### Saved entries

-----

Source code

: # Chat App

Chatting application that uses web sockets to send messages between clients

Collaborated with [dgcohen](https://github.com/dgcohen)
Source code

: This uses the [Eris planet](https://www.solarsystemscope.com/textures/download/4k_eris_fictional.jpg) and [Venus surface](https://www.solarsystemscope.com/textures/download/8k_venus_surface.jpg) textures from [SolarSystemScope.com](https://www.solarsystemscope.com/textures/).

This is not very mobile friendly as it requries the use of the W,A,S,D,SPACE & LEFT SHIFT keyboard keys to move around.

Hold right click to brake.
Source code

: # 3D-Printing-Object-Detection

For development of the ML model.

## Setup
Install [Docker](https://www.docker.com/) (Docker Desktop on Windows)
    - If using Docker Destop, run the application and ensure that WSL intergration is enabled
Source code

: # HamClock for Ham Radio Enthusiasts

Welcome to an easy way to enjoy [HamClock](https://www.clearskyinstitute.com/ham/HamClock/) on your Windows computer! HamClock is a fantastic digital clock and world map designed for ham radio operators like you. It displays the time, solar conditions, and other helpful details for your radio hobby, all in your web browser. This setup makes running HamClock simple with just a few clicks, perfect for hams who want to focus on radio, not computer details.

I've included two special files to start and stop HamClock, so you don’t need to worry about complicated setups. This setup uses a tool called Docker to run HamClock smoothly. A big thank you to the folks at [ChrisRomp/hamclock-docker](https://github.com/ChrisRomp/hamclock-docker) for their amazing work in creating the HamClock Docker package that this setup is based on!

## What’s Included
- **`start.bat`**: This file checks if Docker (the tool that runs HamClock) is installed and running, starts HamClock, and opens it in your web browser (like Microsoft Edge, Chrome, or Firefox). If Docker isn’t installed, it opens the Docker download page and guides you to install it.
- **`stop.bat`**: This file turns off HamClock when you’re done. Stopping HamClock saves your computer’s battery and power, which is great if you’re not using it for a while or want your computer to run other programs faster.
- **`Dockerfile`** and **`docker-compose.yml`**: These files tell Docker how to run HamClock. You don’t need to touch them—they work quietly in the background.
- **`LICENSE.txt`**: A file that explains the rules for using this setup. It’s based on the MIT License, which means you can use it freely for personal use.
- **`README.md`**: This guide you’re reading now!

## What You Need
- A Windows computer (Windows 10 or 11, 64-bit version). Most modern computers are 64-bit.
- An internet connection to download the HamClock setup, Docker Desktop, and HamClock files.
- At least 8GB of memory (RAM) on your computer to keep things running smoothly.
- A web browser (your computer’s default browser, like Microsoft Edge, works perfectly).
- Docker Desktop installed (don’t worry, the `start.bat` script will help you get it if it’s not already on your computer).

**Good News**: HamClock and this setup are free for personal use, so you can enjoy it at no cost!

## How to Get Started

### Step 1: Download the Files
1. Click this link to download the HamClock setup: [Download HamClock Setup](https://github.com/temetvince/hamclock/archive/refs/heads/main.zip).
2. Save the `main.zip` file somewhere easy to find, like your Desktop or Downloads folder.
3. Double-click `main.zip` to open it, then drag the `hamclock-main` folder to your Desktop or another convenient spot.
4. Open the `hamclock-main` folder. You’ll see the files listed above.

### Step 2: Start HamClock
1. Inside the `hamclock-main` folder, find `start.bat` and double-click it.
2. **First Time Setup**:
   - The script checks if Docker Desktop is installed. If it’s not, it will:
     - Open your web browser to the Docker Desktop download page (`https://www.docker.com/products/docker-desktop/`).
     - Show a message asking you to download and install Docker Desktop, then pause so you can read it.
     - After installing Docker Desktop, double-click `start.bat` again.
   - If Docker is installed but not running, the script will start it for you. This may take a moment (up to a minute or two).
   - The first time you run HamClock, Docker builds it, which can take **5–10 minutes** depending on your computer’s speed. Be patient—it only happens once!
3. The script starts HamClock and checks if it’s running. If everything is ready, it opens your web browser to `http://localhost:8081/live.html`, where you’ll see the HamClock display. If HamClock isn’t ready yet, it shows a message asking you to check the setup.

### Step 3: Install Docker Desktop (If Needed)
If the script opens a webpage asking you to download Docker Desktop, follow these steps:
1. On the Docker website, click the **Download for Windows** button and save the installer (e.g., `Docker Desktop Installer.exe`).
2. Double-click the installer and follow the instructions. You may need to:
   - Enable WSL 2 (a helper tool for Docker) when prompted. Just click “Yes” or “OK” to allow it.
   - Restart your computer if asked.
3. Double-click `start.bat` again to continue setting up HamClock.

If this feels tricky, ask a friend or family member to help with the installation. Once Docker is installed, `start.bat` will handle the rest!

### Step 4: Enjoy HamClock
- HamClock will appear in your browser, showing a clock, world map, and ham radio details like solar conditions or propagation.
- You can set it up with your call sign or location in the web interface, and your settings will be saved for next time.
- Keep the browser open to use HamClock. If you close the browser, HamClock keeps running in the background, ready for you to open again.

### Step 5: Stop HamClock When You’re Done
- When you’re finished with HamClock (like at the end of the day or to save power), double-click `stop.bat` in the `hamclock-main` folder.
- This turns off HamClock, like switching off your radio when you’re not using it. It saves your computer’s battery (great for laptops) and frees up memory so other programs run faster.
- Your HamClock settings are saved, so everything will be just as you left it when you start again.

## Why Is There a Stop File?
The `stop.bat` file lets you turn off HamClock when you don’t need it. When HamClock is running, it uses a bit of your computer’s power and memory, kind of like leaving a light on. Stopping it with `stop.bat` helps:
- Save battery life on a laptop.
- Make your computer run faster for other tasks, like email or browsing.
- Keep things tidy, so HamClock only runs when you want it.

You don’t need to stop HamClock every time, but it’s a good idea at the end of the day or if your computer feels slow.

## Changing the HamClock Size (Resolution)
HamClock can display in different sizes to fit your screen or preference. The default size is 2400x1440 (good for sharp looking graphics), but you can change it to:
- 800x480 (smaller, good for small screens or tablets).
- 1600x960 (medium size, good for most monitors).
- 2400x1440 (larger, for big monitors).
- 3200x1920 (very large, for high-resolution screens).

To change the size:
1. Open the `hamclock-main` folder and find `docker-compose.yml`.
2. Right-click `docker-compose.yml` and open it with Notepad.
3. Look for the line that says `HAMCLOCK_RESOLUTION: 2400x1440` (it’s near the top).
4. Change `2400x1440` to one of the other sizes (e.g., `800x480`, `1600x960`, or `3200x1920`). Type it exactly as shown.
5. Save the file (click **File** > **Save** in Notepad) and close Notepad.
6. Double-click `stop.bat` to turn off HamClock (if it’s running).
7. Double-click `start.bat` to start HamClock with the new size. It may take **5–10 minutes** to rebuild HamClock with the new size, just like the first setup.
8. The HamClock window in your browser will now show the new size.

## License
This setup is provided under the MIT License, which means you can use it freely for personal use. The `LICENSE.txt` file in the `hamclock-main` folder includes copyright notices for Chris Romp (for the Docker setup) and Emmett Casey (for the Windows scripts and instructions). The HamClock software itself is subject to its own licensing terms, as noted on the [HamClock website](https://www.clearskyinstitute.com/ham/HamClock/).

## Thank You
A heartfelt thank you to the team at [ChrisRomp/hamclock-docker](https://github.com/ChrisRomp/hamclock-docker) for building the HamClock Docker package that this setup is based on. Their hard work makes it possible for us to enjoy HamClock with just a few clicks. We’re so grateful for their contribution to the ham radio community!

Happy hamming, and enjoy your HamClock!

-----

### EXERCISE GOAL
Please put every line of the listing above into a numbered list, skipping the blank lines.

### RESULT OF THE EXERCISE
1. Source code
2. : # Chat App
3. Chatting application that uses web sockets to send messages between clients
4. Collaborated with [dgcohen](https://github.com/dgcohen)
5. Source code
6. : This uses the [Eris planet](https://www.solarsystemscope.com/textures/download/4k_eris_fictional.jpg) and [Venus surface](https://www.solarsystemscope.com/textures/download/8k_venus_surface.jpg) textures from [SolarSystemScope.com](https://www.solarsystemscope.com/textures/).
7. This is not very mobile friendly as it requries the use of the W,A,S,D,SPACE & LEFT SHIFT keyboard keys to move around.
8. Hold right click to brake.
9. Source code
10. : # 3D-Printing-Object-Detection
11. For development of the ML model.
12. ## Setup
13. Install [Docker](https://www.docker.com/) (Docker Desktop on Windows)
14.     - If using Docker Destop, run the application and ensure that WSL intergration is enabled
15. Source code
16. : # HamClock for Ham Radio Enthusiasts
17. Welcome to an easy way to enjoy [HamClock](https://www.clearskyinstitute.com/ham/HamClock/) on your Windows computer! HamClock is a fantastic digital clock and world map designed for ham radio operators like you. It displays the time, solar conditions, and other helpful details for your radio hobby, all in your web browser. This setup makes running HamClock simple with just a few clicks, perfect for hams who want to focus on radio, not computer details.
18. I've included two special files to start and stop HamClock, so you don’t need to worry about complicated setups. This setup uses a tool called Docker to run HamClock smoothly. A big thank you to the folks at [ChrisRomp/hamclock-docker](https://github.com/ChrisRomp/hamclock-docker) for their amazing work in creating the HamClock Docker package that this setup is based on!
19. ## What’s Included
20. - **`start.bat`**: This file checks if Docker (the tool that runs HamClock) is installed and running, starts HamClock, and opens it in your web browser (like Microsoft Edge, Chrome, or Firefox). If Docker isn’t installed, it opens the Docker download page and guides you to install it.
21. - **`stop.bat`**: This file turns off HamClock when you’re done. Stopping HamClock saves your computer’s battery and power, which is great if you’re not using it for a while or want your computer to run other programs faster.
22. - **`Dockerfile`** and **`docker-compose.yml`**: These files tell Docker how to run HamClock. You don’t need to touch them—they work quietly in the background.
23. - **`LICENSE.txt`**: A file that explains the rules for using this setup. It’s based on the MIT License, which means you can use it freely for personal use.
24. - **`README.md`**: This guide you’re reading now!
25. ## What You Need
26. - A Windows computer (Windows 10 or 11, 64-bit version). Most modern computers are 64-bit.
27. - An internet connection to download the HamClock setup, Docker Desktop, and HamClock files.
28. - At least 8GB of memory (RAM) on your computer to keep things running smoothly.
29. - A web browser (your computer’s default browser, like Microsoft Edge, works perfectly).
30. - Docker Desktop installed (don’t worry, the `start.bat` script will help you get it if it’s not already on your computer).
31. **Good News**: HamClock and this setup are free for personal use, so you can enjoy it at no cost!
32. ## How to Get Started
33. ### Step 1: Download the Files
34. 1. Click this link to download the HamClock setup: [Download HamClock Setup](https://github.com/temetvince/hamclock/archive/refs/heads/main.zip).
35. 2. Save the `main.zip` file somewhere easy to find, like your Desktop or Downloads folder.
36. 3. Double-click `main.zip` to open it, then drag the `hamclock-main` folder to your Desktop or another convenient spot.
37. 4. Open the `hamclock-main` folder. You’ll see the files listed above.
38. ### Step 2: Start HamClock
39. 1. Inside the `hamclock-main` folder, find `start.bat` and double-click it.
40. 2. **First Time Setup**:
41.    - The script checks if Docker Desktop is installed. If it’s not, it will:
42.      - Open your web browser to the Docker Desktop download page (`https://www.docker.com/products/docker-desktop/`).
43.      - Show a message asking you to download and install Docker Desktop, then pause so you can read it.
44.      - After installing Docker Desktop, double-click `start.bat` again.
45.    - If Docker is installed but not running, the script will start it for you. This may take a moment (up to a minute or two).
46.    - The first time you run HamClock, Docker builds it, which can take **5–10 minutes** depending on your computer’s speed. Be patient—it only happens once!
47. 3. The script starts HamClock and checks if it’s running. If everything is ready, it opens your web browser to `http://localhost:8081/live.html`, where you’ll see the HamClock display. If HamClock isn’t ready yet, it shows a message asking you to check the setup.
48. ### Step 3: Install Docker Desktop (If Needed)
49. If the script opens a webpage asking you to download Docker Desktop, follow these steps:
50. 1. On the Docker website, click the **Download for Windows** button and save the installer (e.g., `Docker Desktop Installer.exe`).
51. 2. Double-click the installer and follow the instructions. You may need to:
52.    - Enable WSL 2 (a helper tool for Docker) when prompted. Just click “Yes” or “OK” to allow it.
53.    - Restart your computer if asked.
54. 3. Double-click `start.bat` again to continue setting up HamClock.
55. If this feels tricky, ask a friend or family member to help with the installation. Once Docker is installed, `start.bat` will handle the rest!
56. ### Step 4: Enjoy HamClock
57. - HamClock will appear in your browser, showing a clock, world map, and ham radio details like solar conditions or propagation.
58. - You can set it up with your call sign or location in the web interface, and your settings will be saved for next time.
59. - Keep the browser open to use HamClock. If you close the browser, HamClock keeps running in the background, ready for you to open again.
60. ### Step 5: Stop HamClock When You’re Done
61. - When you’re finished with HamClock (like at the end of the day or to save power), double-click `stop.bat` in the `hamclock-main` folder.
62. - This turns off HamClock, like switching off your radio when you’re not using it. It saves your computer’s battery (great for laptops) and frees up memory so other programs run faster.
63. - Your HamClock settings are saved, so everything will be just as you left it when you start again.
64. ## Why Is There a Stop File?
65. The `stop.bat` file lets you turn off HamClock when you don’t need it. When HamClock is running, it uses a bit of your computer’s power and memory, kind of like leaving a light on. Stopping it with `stop.bat` helps:
66. - Save battery life on a laptop.
67. - Make your computer run faster for other tasks, like email or browsing.
68. - Keep things tidy, so HamClock only runs when you want it.
69. You don’t need to stop HamClock every time, but it’s a good idea at the end of the day or if your computer feels slow.
70. ## Changing the HamClock Size (Resolution)
71. HamClock can display in different sizes to fit your screen or preference. The default size is 2400x1440 (good for sharp looking graphics), but you can change it to:
72. - 800x480 (smaller, good for small screens or tablets).
73. - 1600x960 (medium size, good for most monitors).
74. - 2400x1440 (larger, for big monitors).
75. - 3200x1920 (very large, for high-resolution screens).
76. To change the size:
77. 1. Open the `hamclock-main` folder and find `docker-compose.yml`.
78. 2. Right-click `docker-compose.yml` and open it with Notepad.
79. 3. Look for the line that says `HAMCLOCK_RESOLUTION: 2400x1440` (it’s near the top).
80. 4. Change `2400x1440` to one of the other sizes (e.g., `800x480`, `1600x960`, or `3200x1920`). Type it exactly as shown.
81. 5. Save the file (click **File** > **Save** in Notepad) and close Notepad.
82. 6. Double-click `stop.bat` to turn off HamClock (if it’s running).
83. 7. Double-click `start.bat` to start HamClock with the new size. It may take **5–10 minutes** to rebuild HamClock with the new size, just like the first setup.
84. 8. The HamClock window in your browser will now show the new size.
85. ## License
86. This setup is provided under the MIT License, which means you can use it freely for personal use. The `LICENSE.txt` file in the `hamclock-main` folder includes copyright notices for Chris Romp (for the Docker setup) and Emmett Casey (for the Windows scripts and instructions). The HamClock software itself is subject to its own licensing terms, as noted on the [HamClock website](https://www.clearskyinstitute.com/ham/HamClock/).
87. ## Thank You
88. A heartfelt thank you to the team at [ChrisRomp/hamclock-docker](https://github.com/ChrisRomp/hamclock-docker) for building the HamClock Docker package that this setup is based on. Their hard work makes it possible for us to enjoy HamClock with just a few clicks. We’re so grateful for their contribution to the ham radio community!
89. Happy hamming, and enjoy your HamClock!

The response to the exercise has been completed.